Every week, security teams produce reports. Which systems have open vulnerabilities? Which are past SLA? Which business units are the worst offenders? These reports matter — they drive remediation prioritisation and land in front of senior leadership.

They’re also, in most organisations, still produced manually.

Someone exports a CSV from a scanning tool, opens it in Excel, applies some filters, pastes numbers into a slide deck, and sends it around. The process takes hours. It introduces errors. And when the stakeholder asks “can you filter this by region?” the whole thing starts again.

When I joined Citi’s Vulnerability Threat Management team, I built a Python pipeline to replace that process. Here’s the approach.

The core problem: multiple sources, inconsistent formats

Vulnerability data at an enterprise scale comes from multiple scanning tools. Each tool exports data in its own format — different column names, different severity classifications, different date formats. Before you can report on anything, you have to normalise.
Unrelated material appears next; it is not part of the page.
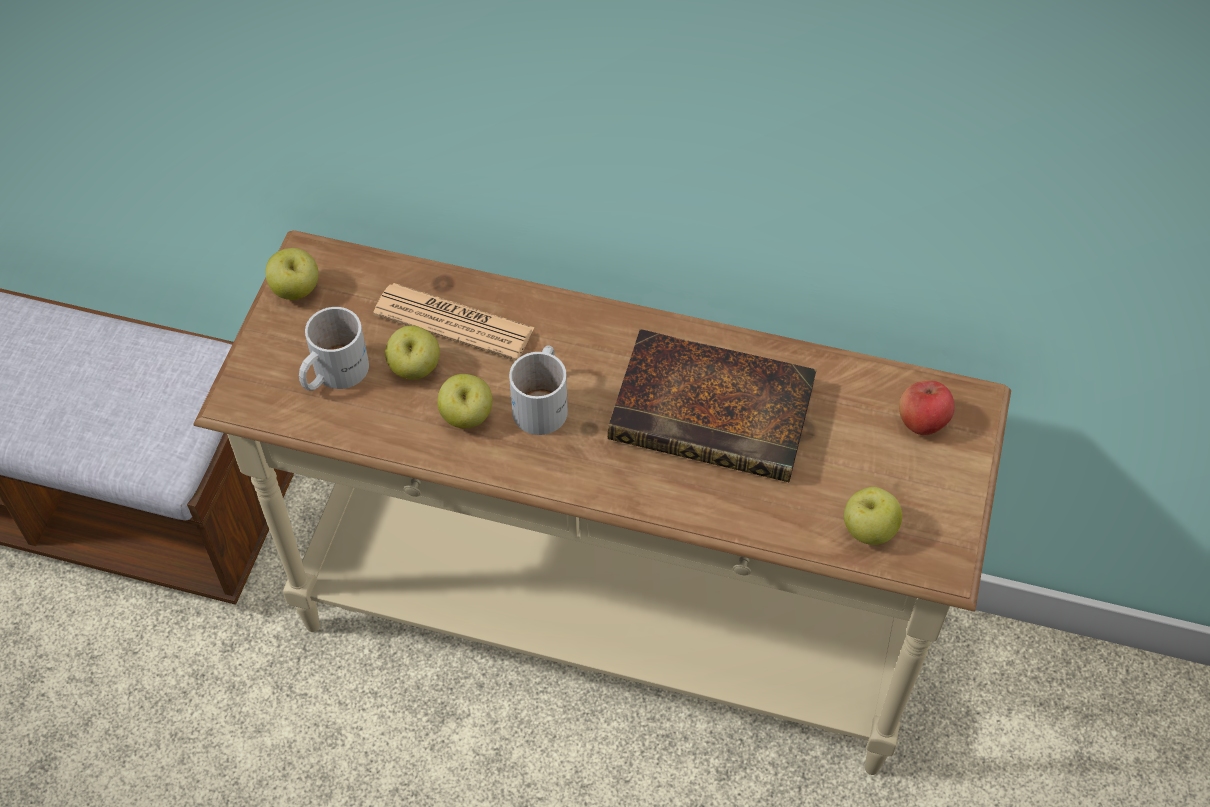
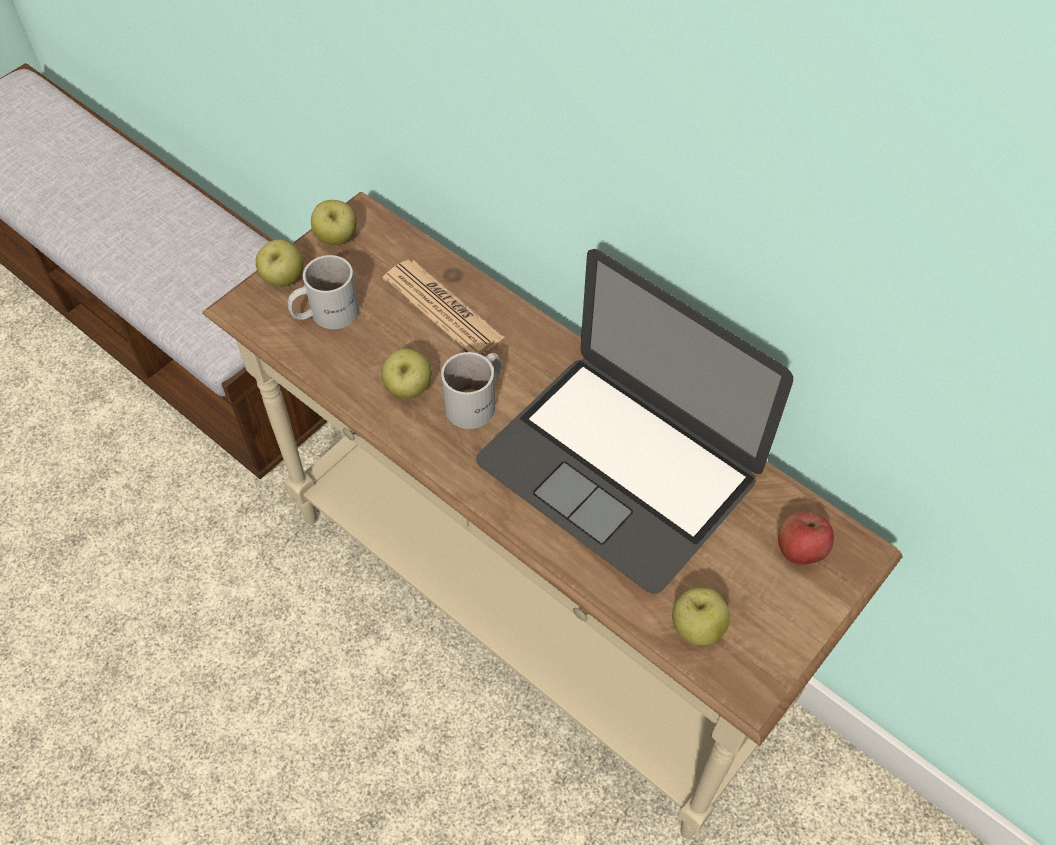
camera: 25 degrees right, 0 degrees up
apple [385,325,440,379] -> apple moved to [256,239,304,287]
book [608,329,816,482] -> laptop [476,249,793,594]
Pandas is the right tool for this. The workflow:

import pandas as pd

# Load from multiple sources
tool_a = pd.read_csv("scanner_a_export.csv")
tool_b = pd.read_excel("scanner_b_export.xlsx")

# Normalise column names
tool_a = tool_a.rename(columns={
    "vuln_name": "vulnerability",
    "sev": "severity",
    "disc_date": "discovered_date"
})

# Normalise severity levels (different tools use different scales)
severity_map = {"CRIT": "Critical", "HIGH": "High", "MED": "Medium", "LOW": "Low"}
tool_a["severity"] = tool_a["severity"].map(severity_map)

# Combine
df = pd.concat([tool_a, tool_b], ignore_index=True)
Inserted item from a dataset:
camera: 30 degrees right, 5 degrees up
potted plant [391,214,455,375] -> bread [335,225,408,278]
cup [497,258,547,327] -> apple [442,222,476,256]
Tedious, but once it’s written it’s consistent. No manual normalisation, no human errors in the mapping.

Calculating SLA compliance

Most vulnerability management programmes define remediation SLAs by severity: Critical within 15 days, High within 30, Medium within 90. Tracking compliance is a core reporting requirement.

from datetime import datetime

sla_days = {"Critical": 15, "High": 30, "Medium": 90, "Low": 180}

df["discovered_date"] = pd.to_datetime(df["discovered_date"])
df["sla_deadline"] = df.apply(
    lambda row: row["discovered_date"] + pd.Timedelta(days=sla_days.get(row["severity"], 180)),
    axis=1
)
df["days_overdue"] = (datetime.today() - df["sla_deadline"]).dt.days.clip(lower=0)
df["breached_sla"] = df["days_overdue"] > 0

Now every vulnerability record knows whether it’s within SLA and by how many days it’s overdue. Aggregating this by business unit, asset type, or geography is a single groupby.

From pipeline to dashboard

The pipeline feeds a Streamlit dashboard. Rather than producing a static report, stakeholders get an interactive view: filter by severity, business unit, date range. Drill down from a summary count to the specific vulnerabilities driving it.

The dashboard refreshes from the latest data on load. There’s no “report production” step. When leadership asks a question, the answer is already there.

What this replaced

The old process: ~3 hours of manual work per weekly report cycle, error-prone copy-paste, no drill-down capability, stale by the time it was read.

The new process: run one script, open a browser tab.

The interesting thing is that the Python and Pandas skills involved aren’t advanced. This is read_csv, rename, merge, groupby, to_datetime. Standard toolkit. The value isn’t in the complexity of the code — it’s in having code at all, instead of a manual process that degrades every time someone is in a hurry.

If you’re on a security team still producing reports manually, this is low-hanging fruit. The tools are free, the skills are learnable, and the time savings compound every single week.